Fewer field-trip opportunities are an awful thing for all students, but particularly for those children who could benefit most from a day at a museum or a playhouse.
On one trip, a group of my students gathered in front of “The Runaway,” a classic Rockwell scene in which a Massachusetts state trooper—in full uniform—is sitting beside a young boy, the so-called runaway, at the counter of a diner. We had discussed this print in class before the visit, so the children were familiar with it. One student was sitting cross-legged on the wood floor in front of the painting, locked into every word the docent said. This student did not always pay attention in class, and usually handed in work that was not exceptional. Yet when the docent asked questions, this student answered just about every time. If the answer wasn’t right, it was a good guess. I remember thinking, “How is this kid doing it?”

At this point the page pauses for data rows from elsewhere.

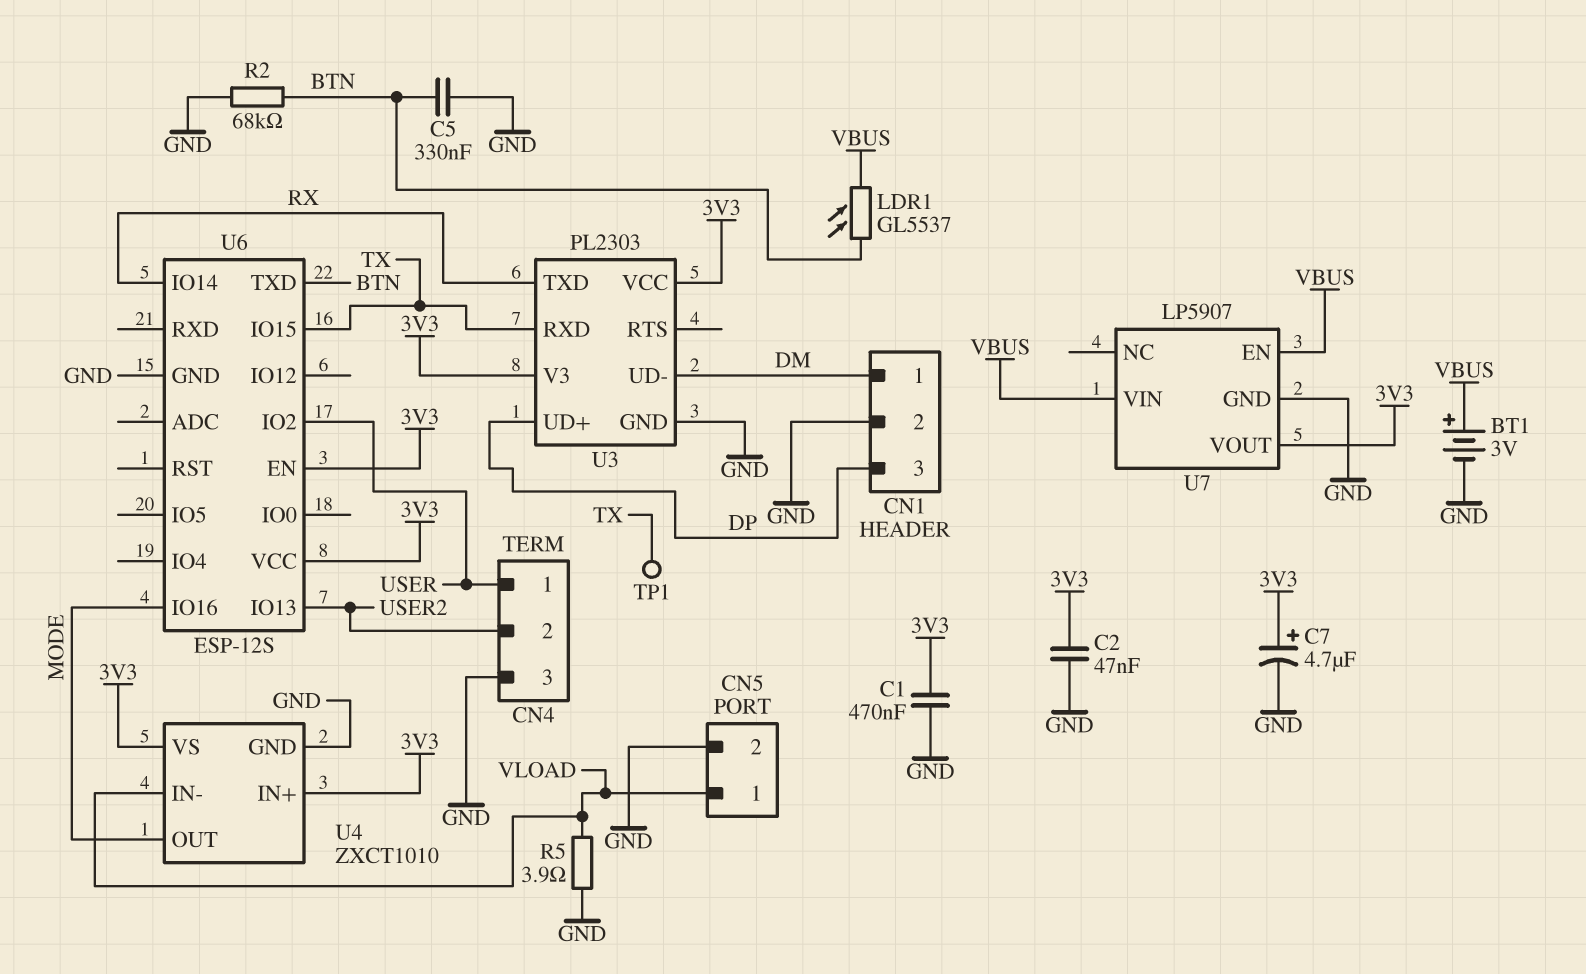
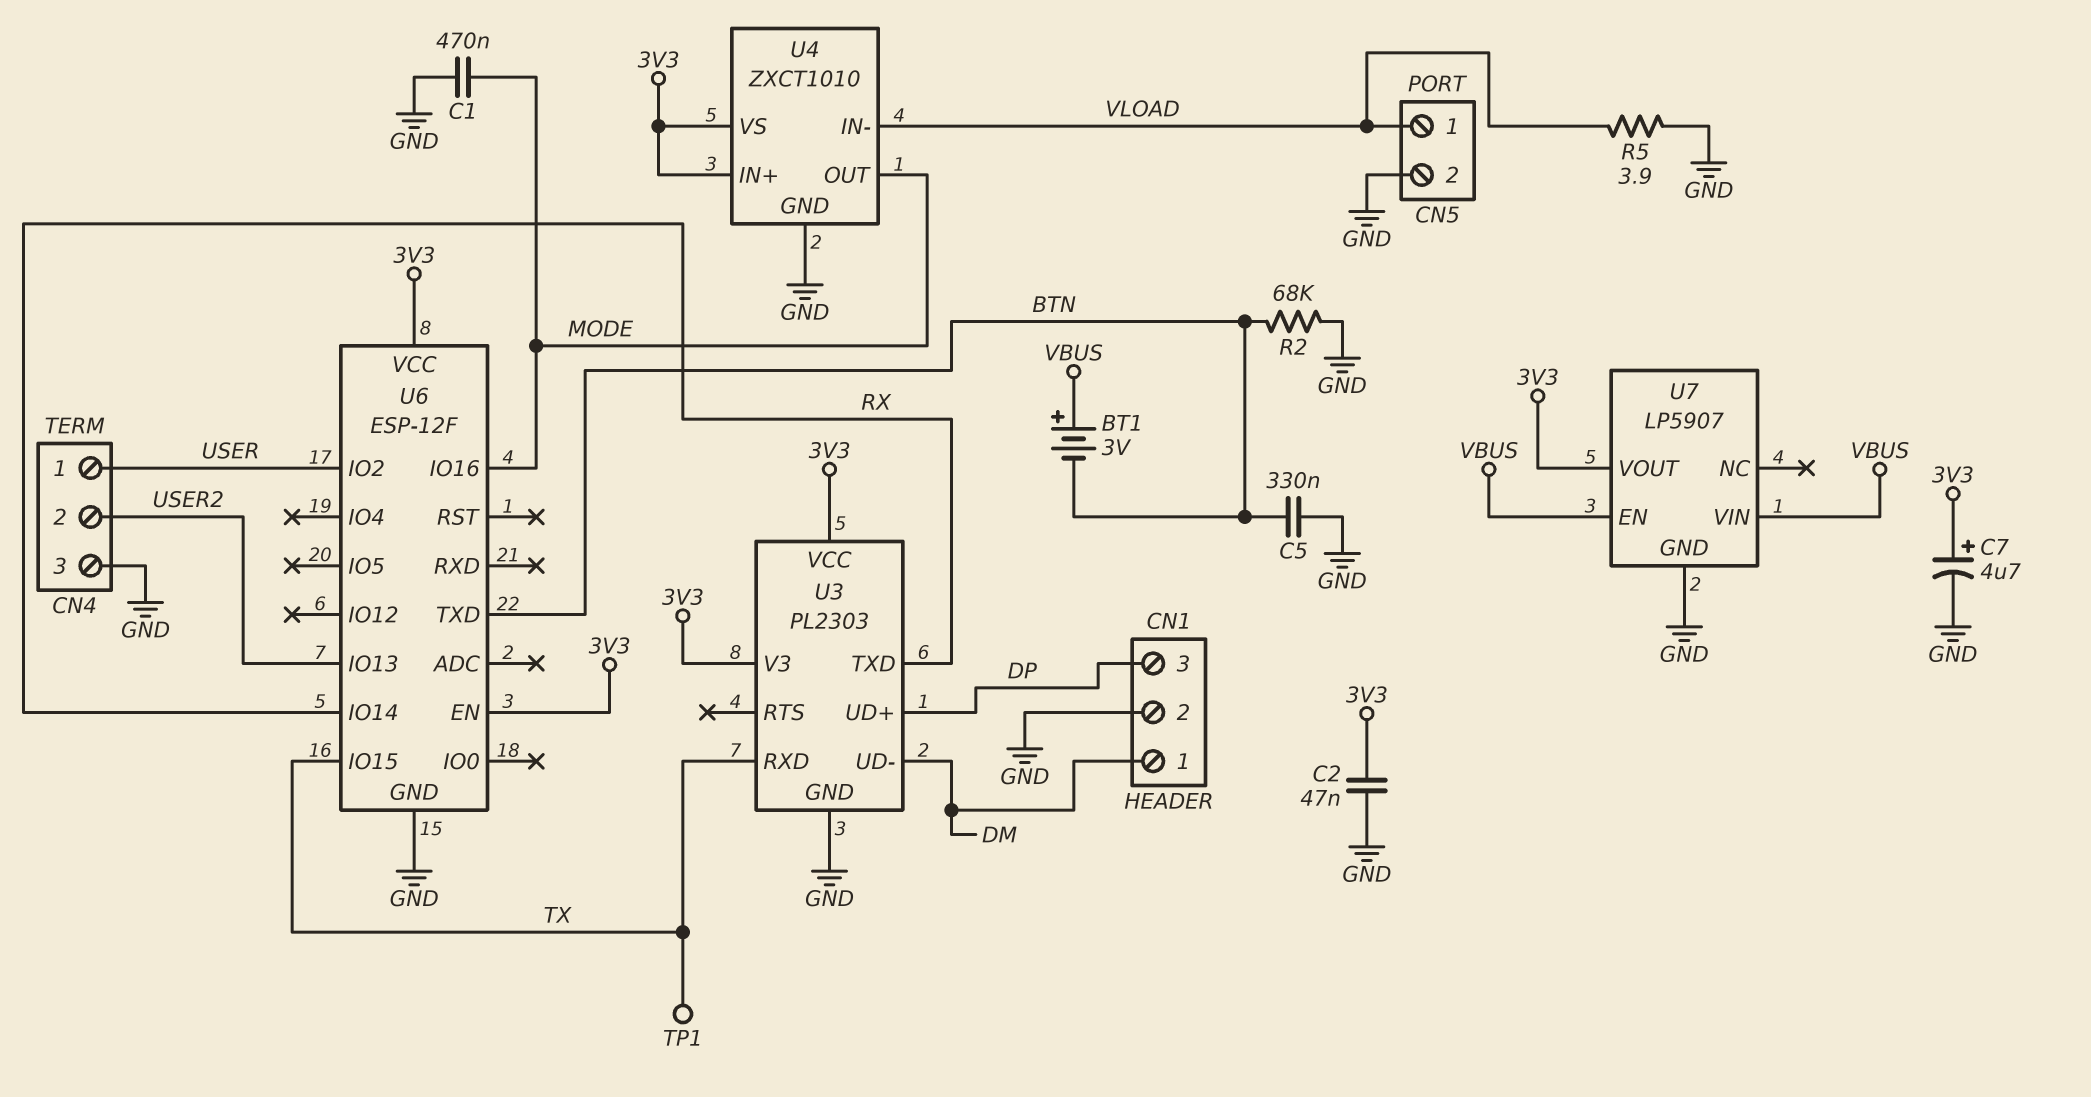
BT1: 3V (plus VBUS, minus GND) -> 3V (plus VBUS, minus BTN)
C1: 470nF (3V3, GND) -> 470nF (GND, MODE)
LDR1: GL5537 (BTN, VBUS) -> none
U6: ESP-12S -> ESP-12F

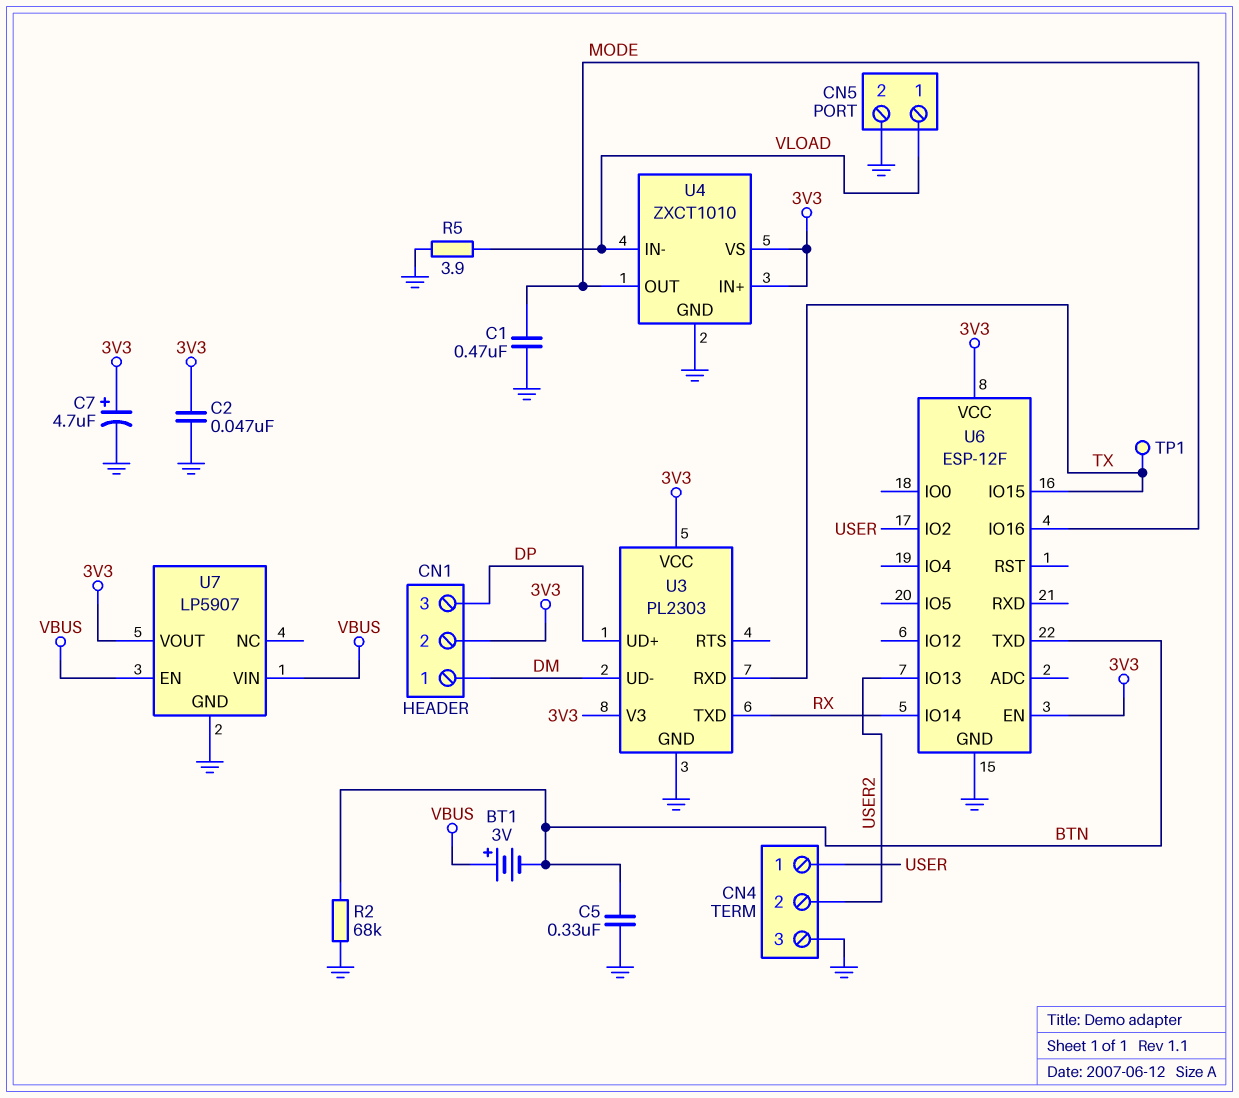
CN1 pin 2: GND -> 3V3

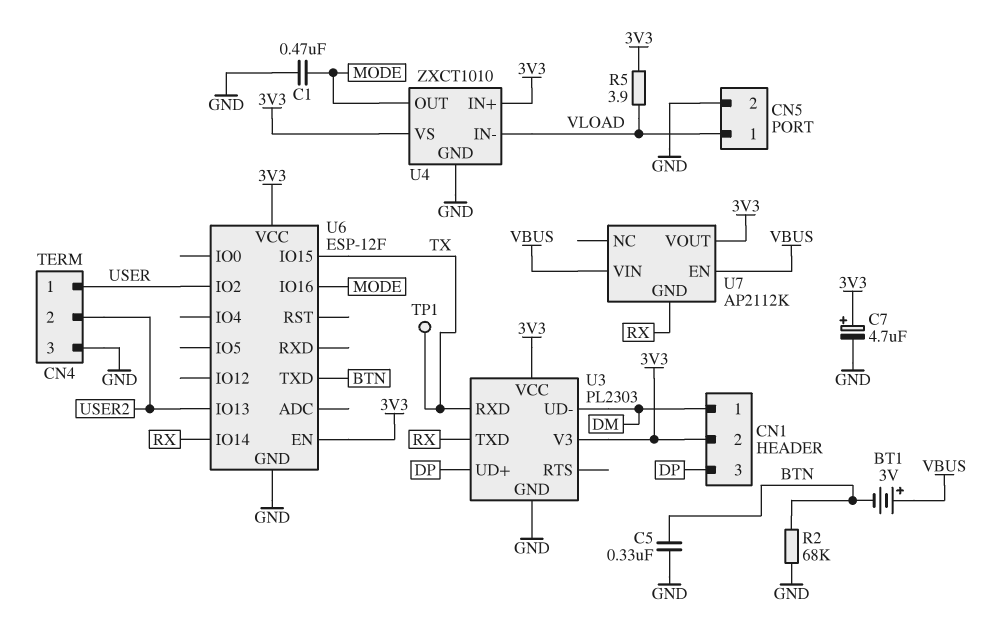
C2: 47nF (3V3, GND) -> none
R5: 3.9 (GND, VLOAD) -> 3.9 (3V3, VLOAD)
U7: LP5907 -> AP2112K
U7 pin GND: GND -> RX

Later that day, we visited the summer home of Daniel Chester French, the famous artist who sculpted the Lincoln Memorial, also located in Stockbridge. After a tour of the artist’s studio, home, and the beautiful grounds, students boarded the bus. When I asked them to reflect on what they had learned, the most insightful comment came from someone who was usually a behavior problem back at school. On this day, though, and in this alternate setting, the student seemed almost compelled to learn, recalling fine details of information that the tour guide perhaps mentioned only once.
I feel fortunate to work in a district where such trips are valued. To the administrators, teachers, and parents in districts where standardized testing reigns, I would urge that they support a few meaningful trips outside the classroom each year. If paying for them is the problem, perhaps they could secure funding from outside sources, by forging relationships and applying for grants from local businesses, for example.
Field trips broaden students’ lives, provide them with valuable cultural experiences, and—who knows—perhaps give them a store of background knowledge for their next bubble-in test.